=== Begin Enclosure ===
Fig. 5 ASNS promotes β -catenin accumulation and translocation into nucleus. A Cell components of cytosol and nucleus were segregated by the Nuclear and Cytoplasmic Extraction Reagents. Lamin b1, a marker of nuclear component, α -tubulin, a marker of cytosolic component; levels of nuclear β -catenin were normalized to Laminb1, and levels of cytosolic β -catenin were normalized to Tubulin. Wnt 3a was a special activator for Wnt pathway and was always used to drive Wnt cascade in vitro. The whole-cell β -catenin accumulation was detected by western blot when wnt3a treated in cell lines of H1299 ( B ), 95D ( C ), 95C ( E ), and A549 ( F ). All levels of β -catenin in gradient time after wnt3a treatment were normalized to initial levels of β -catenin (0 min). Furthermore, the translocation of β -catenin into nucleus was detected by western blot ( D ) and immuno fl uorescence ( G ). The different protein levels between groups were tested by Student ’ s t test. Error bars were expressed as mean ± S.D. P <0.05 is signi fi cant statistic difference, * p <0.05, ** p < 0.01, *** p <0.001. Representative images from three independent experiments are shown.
=== End Enclosure ===
=== Begin Enclosure ===
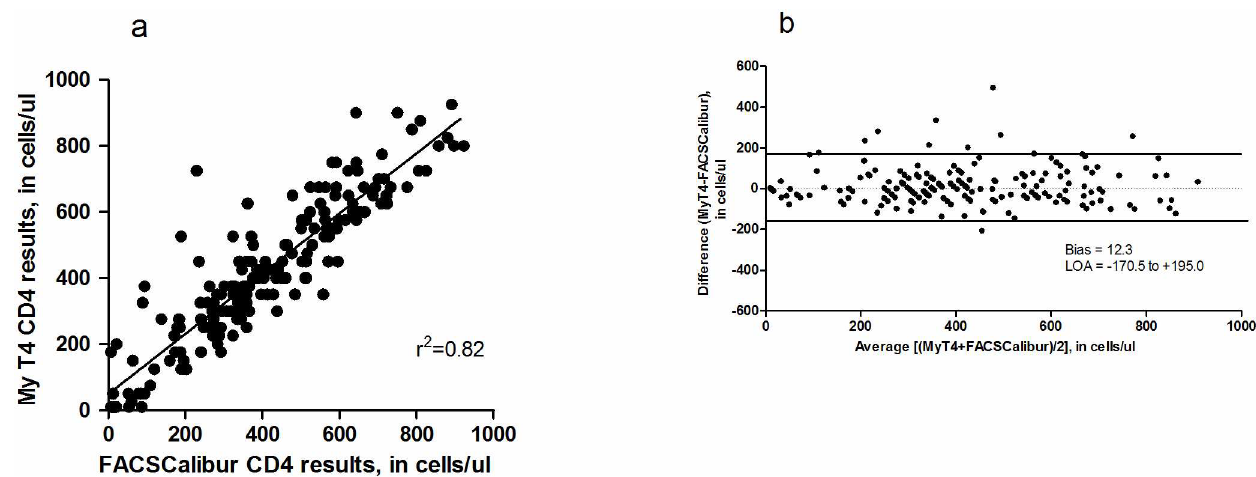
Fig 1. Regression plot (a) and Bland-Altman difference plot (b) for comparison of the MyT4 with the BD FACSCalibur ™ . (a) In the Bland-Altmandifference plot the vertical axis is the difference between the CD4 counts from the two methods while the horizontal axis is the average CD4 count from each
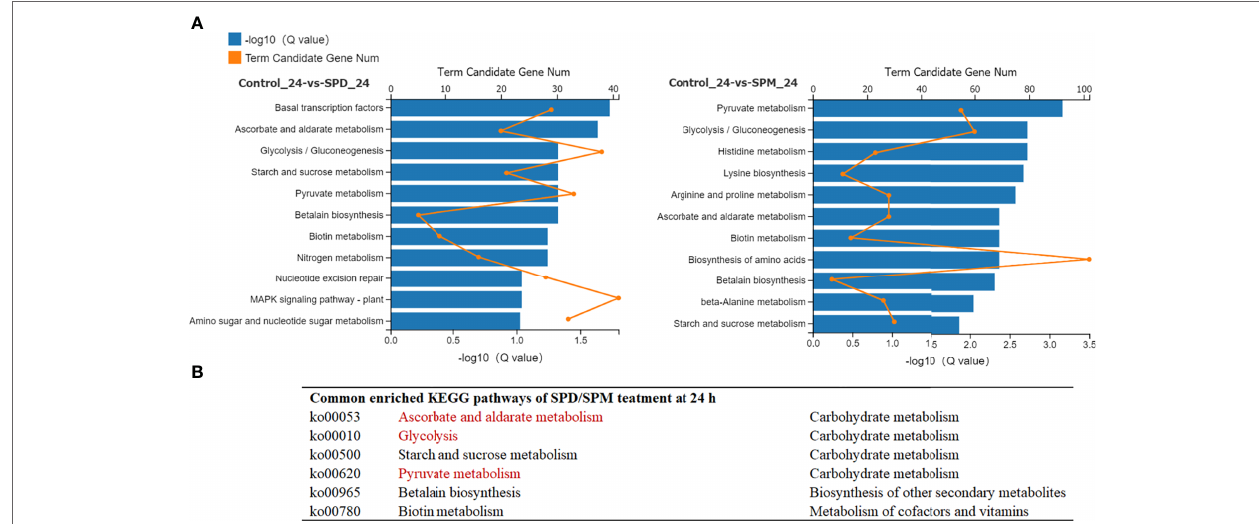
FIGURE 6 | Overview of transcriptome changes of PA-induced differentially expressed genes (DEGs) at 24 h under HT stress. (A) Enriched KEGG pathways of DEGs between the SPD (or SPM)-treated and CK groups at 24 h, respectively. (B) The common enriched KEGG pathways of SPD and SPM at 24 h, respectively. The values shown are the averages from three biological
=== End Enclosure ===
Lines of the material in which the word "three" occurs are to be copied out.

→ ANSWER SPACE
Fig. 5 ASNS promotes β -catenin accumulation and translocation into nucleus. A Cell components of cytosol and nucleus were segregated by the Nuclear and Cytoplasmic Extraction Reagents. Lamin b1, a marker of nuclear component, α -tubulin, a marker of cytosolic component; levels of nuclear β -catenin were normalized to Laminb1, and levels of cytosolic β -catenin were normalized to Tubulin. Wnt 3a was a special activator for Wnt pathway and was always used to drive Wnt cascade in vitro. The whole-cell β -catenin accumulation was detected by western blot when wnt3a treated in cell lines of H1299 ( B ), 95D ( C ), 95C ( E ), and A549 ( F ). All levels of β -catenin in gradient time after wnt3a treatment were normalized to initial levels of β -catenin (0 min). Furthermore, the translocation of β -catenin into nucleus was detected by western blot ( D ) and immuno fl uorescence ( G ). The different protein levels between groups were tested by Student ’ s t test. Error bars were expressed as mean ± S.D. P <0.05 is signi fi cant statistic difference, * p <0.05, ** p < 0.01, *** p <0.001. Representative images from three independent experiments are shown.
FIGURE 6 | Overview of transcriptome changes of PA-induced differentially expressed genes (DEGs) at 24 h under HT stress. (A) Enriched KEGG pathways of DEGs between the SPD (or SPM)-treated and CK groups at 24 h, respectively. (B) The common enriched KEGG pathways of SPD and SPM at 24 h, respectively. The values shown are the averages from three biological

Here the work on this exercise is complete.